START DATA FOR THIS TASK

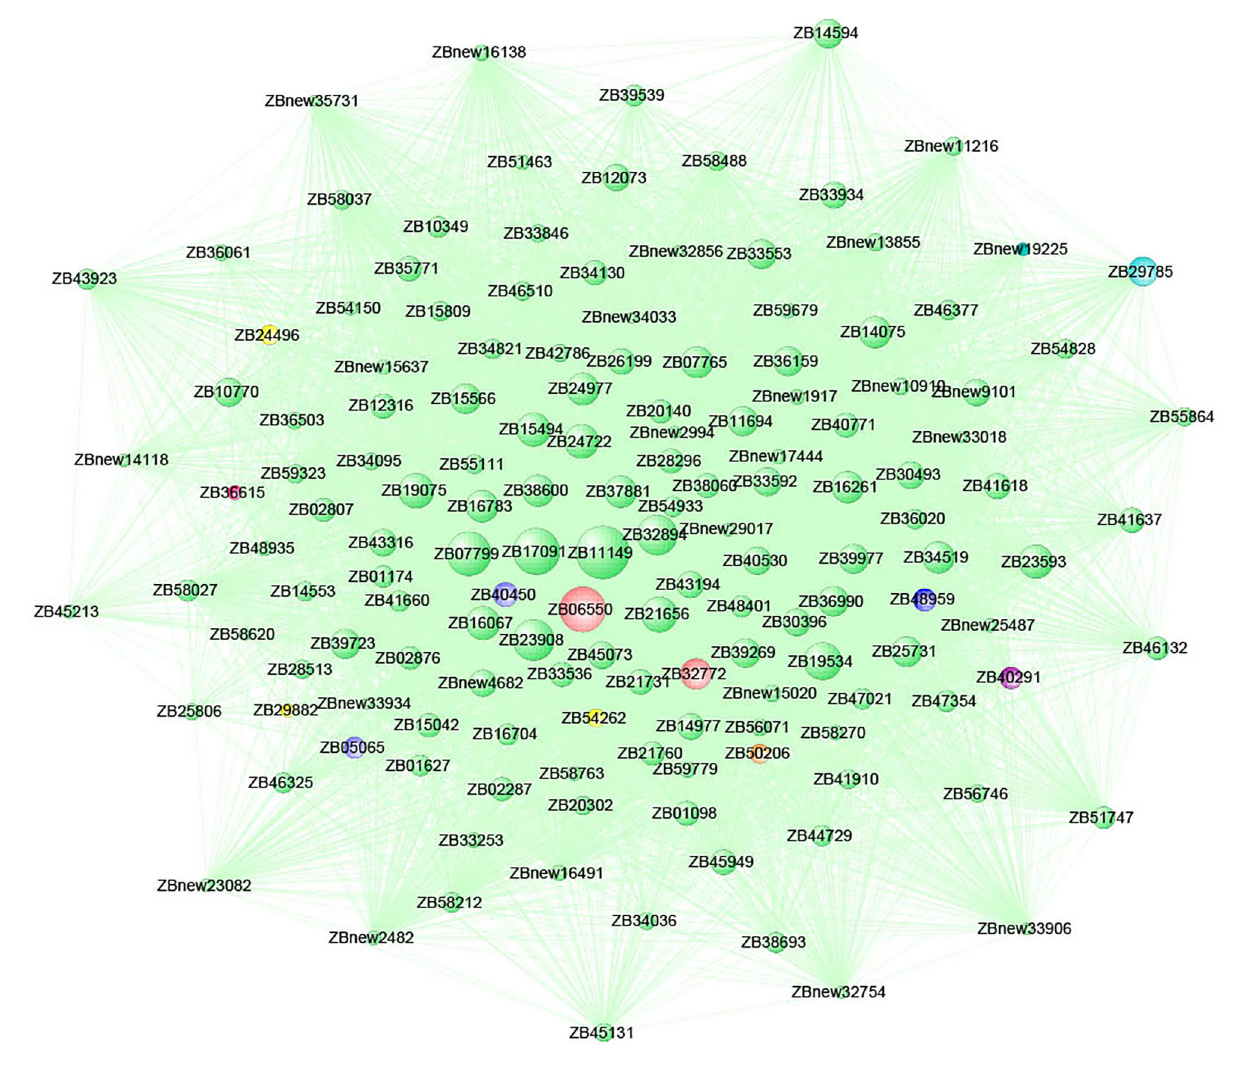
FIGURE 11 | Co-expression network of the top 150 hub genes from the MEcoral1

END DATA FOR THIS TASK
START DATA FOR THIS TASK

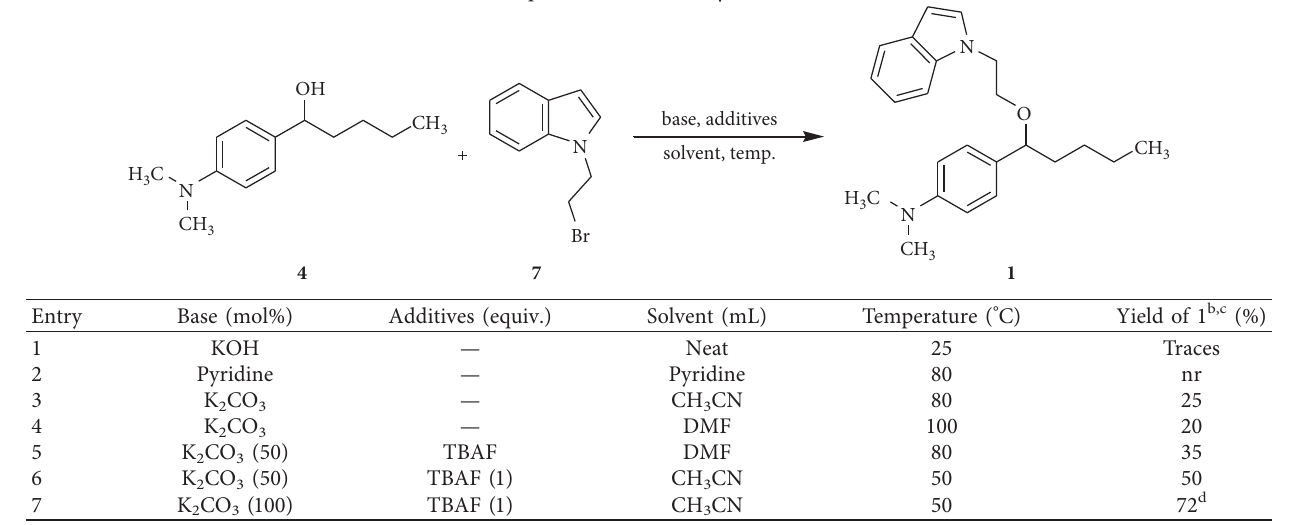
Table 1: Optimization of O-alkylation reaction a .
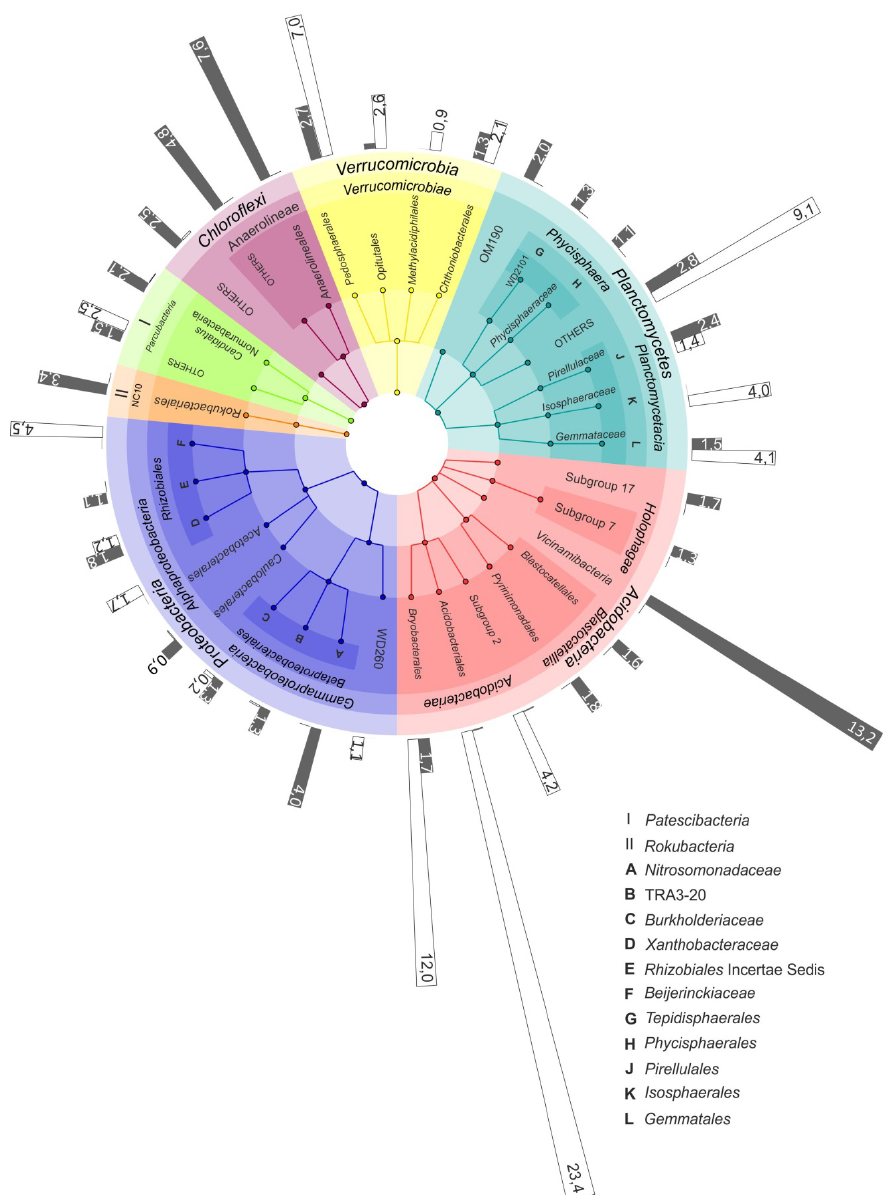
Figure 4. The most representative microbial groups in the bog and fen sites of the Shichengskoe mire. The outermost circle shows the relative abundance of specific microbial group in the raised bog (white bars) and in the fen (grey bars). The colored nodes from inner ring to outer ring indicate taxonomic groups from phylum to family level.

END DATA FOR THIS TASK
START DATA FOR THIS TASK

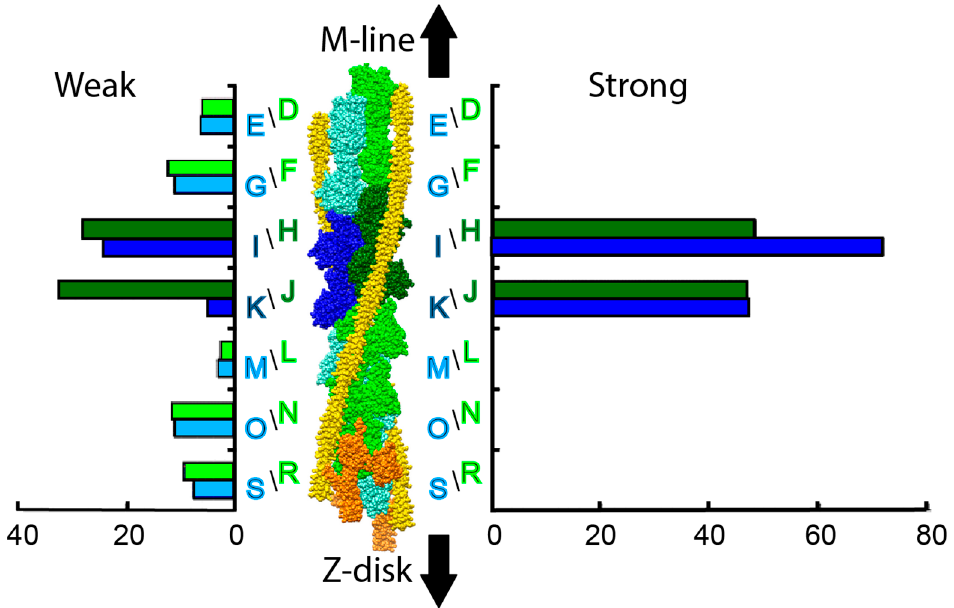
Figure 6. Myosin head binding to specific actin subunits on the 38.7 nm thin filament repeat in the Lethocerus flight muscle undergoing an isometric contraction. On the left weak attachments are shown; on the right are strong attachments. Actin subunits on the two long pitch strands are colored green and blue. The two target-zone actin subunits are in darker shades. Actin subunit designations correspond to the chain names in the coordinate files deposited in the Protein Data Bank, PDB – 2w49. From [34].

END DATA FOR THIS TASK

▸ **WHAT NEEDS TO BE DONE**: Copy the lines above exactly, starting at the one with "Table 1: Optimization" and ending at the one with "Figure 4. The", both included. Leave out any pictures and add nothing else.

▸ **RESPONSE FOR THIS EXERCISE**:
Table 1: Optimization of O-alkylation reaction a .
Figure 4. The most representative microbial groups in the bog and fen sites of the Shichengskoe mire. The outermost circle shows the relative abundance of specific microbial group in the raised bog (white bars) and in the fen (grey bars). The colored nodes from inner ring to outer ring indicate taxonomic groups from phylum to family level.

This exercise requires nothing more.